Sobre a chateza do discurso, o recurso a chavões, o economês, o politiquês, pouco digo - cada um dá o que pode, e o que Cavaco pode ajudou, como o próprio recorda com justiça, a ganhar recorrentemente eleições. Os "desafios do futuro", a "responsabilidade histórica", as "linhas de rumo" e toda a parafernália de frases pedantes e estafadas, sempre serviram para Cavaco fazer passar a imagem da fluência com que a Providência não o dotou, do voluntarismo que não tem, da coragem que lhe falta, da competência técnica que, num político, é acessória, e da profundidade de pensamento que, nele, é um transparente véu sobre a mediania.

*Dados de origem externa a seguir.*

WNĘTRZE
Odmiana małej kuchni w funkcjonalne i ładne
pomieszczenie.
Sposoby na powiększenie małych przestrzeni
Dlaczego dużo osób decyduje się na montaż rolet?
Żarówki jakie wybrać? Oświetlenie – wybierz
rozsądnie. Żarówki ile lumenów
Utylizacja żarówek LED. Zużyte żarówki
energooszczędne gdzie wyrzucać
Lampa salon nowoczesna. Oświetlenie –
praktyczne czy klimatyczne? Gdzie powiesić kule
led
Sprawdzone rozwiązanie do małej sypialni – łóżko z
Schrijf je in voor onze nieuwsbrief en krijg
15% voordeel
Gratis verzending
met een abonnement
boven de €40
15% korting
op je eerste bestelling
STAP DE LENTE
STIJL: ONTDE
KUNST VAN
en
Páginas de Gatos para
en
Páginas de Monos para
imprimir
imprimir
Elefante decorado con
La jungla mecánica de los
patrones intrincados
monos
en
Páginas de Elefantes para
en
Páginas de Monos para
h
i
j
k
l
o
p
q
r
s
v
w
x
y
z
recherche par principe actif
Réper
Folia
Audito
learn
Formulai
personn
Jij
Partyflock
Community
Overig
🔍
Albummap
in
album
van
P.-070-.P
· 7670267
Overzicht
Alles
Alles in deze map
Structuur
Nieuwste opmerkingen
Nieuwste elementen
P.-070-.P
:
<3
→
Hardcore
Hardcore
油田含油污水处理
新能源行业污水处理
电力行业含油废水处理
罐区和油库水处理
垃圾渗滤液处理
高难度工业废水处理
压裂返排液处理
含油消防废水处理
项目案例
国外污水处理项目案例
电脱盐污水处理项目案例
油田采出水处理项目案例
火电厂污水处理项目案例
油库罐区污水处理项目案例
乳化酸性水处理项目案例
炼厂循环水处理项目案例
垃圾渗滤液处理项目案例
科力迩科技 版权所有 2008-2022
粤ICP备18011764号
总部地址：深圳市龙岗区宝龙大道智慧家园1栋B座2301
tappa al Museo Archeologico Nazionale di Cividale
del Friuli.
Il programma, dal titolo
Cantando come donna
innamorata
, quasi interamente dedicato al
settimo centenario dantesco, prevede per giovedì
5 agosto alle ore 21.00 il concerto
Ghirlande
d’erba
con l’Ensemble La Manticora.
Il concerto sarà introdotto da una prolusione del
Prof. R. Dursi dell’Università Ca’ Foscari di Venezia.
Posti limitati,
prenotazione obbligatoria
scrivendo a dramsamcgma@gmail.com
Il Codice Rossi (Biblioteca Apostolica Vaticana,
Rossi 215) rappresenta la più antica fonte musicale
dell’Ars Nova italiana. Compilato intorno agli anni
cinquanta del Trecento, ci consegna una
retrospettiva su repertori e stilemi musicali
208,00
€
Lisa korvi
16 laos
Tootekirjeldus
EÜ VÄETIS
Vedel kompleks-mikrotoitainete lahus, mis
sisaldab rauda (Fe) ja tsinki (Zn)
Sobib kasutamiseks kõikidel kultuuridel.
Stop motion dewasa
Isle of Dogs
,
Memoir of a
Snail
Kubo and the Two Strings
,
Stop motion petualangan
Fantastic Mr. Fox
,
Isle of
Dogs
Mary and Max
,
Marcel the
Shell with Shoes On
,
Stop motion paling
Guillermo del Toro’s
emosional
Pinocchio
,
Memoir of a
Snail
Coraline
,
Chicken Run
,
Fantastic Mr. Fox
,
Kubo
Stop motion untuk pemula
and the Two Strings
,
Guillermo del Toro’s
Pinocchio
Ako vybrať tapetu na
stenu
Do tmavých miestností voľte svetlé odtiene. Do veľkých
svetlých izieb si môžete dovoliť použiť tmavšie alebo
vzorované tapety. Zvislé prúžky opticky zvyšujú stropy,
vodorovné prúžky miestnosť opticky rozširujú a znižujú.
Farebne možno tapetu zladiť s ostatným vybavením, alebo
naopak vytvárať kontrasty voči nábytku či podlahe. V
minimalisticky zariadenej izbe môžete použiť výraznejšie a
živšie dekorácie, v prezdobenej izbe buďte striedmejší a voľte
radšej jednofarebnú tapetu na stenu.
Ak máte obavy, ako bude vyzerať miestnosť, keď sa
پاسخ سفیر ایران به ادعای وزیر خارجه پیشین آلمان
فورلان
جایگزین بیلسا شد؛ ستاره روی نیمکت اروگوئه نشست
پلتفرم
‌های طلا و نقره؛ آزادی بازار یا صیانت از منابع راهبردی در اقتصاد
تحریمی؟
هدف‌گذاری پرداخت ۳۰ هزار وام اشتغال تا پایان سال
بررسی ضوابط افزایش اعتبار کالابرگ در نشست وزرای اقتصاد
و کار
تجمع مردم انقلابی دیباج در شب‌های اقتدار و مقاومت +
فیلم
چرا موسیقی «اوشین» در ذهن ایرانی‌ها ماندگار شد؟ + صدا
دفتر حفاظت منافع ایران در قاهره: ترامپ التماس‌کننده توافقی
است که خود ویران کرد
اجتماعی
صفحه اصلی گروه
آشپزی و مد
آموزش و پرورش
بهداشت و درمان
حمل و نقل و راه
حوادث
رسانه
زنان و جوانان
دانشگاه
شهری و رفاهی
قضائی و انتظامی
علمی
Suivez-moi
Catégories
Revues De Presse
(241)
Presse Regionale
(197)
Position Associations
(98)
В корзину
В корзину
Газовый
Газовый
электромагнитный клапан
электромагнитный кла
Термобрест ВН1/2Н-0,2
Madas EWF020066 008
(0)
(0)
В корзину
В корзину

Agora, como estratega, Cavaco é brilhante: nunca aceitou um debate que pudesse evitar e, nunca, num debate, se afastou da cassette da resposta estudada para a pergunta óbvia e o argumento previsível; nunca, como decisor, se afastou do mainstream do pensamento económico, em particular na relação com a CEE e depois com a UE e o Euro; nunca, como magistrado ("o mais alto magistrado da Nação", aposto que terá dito, é o género de coisa que gosta de dizer) foi claro para o cidadão, excepto na generalidade dos sentimentos e das preocupações pias que quase ninguém contesta; e sempre teve o cuidado de, suspeitando dos riscos da política A ou B, evidenciá-los, para poder dizer no futuro que alertou, avisou e preveniu.
Cavaco ajudou a derrotar um Sócrates moribundo, depois de ter andado de braço dado com ele quando Sócrates era um menino de ouro, benquisto por uma maioria por cima da qual espargiu o dinheiro que pediu emprestado, as aldrabices várias em que foi mestre e as promessas e iniciativas loucas com que engrupiu o eleitorado e os crentes da sua seita.
Cavaco, diga o que disser, foi cúmplice: não há dois Sócrates, o de antes e o de depois da crise, há apenas um, e esse não se recomenda. Na melhor das hipóteses, deixou-se iludir - como já antes lhe acontecera com demasiados outros.
Estratega brilhante, disse acima. Tão brilhante, ou eu tão medíocre, que o propósito do exercício me escapa: i) É um testemunho histórico? Mas Cavaco tem anos de actividade política pela frente, e quase nunca o futuro foi tão incerto - o tempo de publicar memórias seria mais à frente; ii) É um ajuste de contas? Mas quais contas, se as que Sócrates terá que prestar são porventura de ordem judicial, que as políticas já estão feitas?; iii) É um apoio ao Governo? Mas como, se por estes dias o Presidente tem feito bastas críticas, no seu estilo bate-e-foge?
Não percebo. Não devo ser o único, bora lá todos ler o Abrupto, logo que saia a leitura das entranhas - as tendas querem-se com quem as entenda.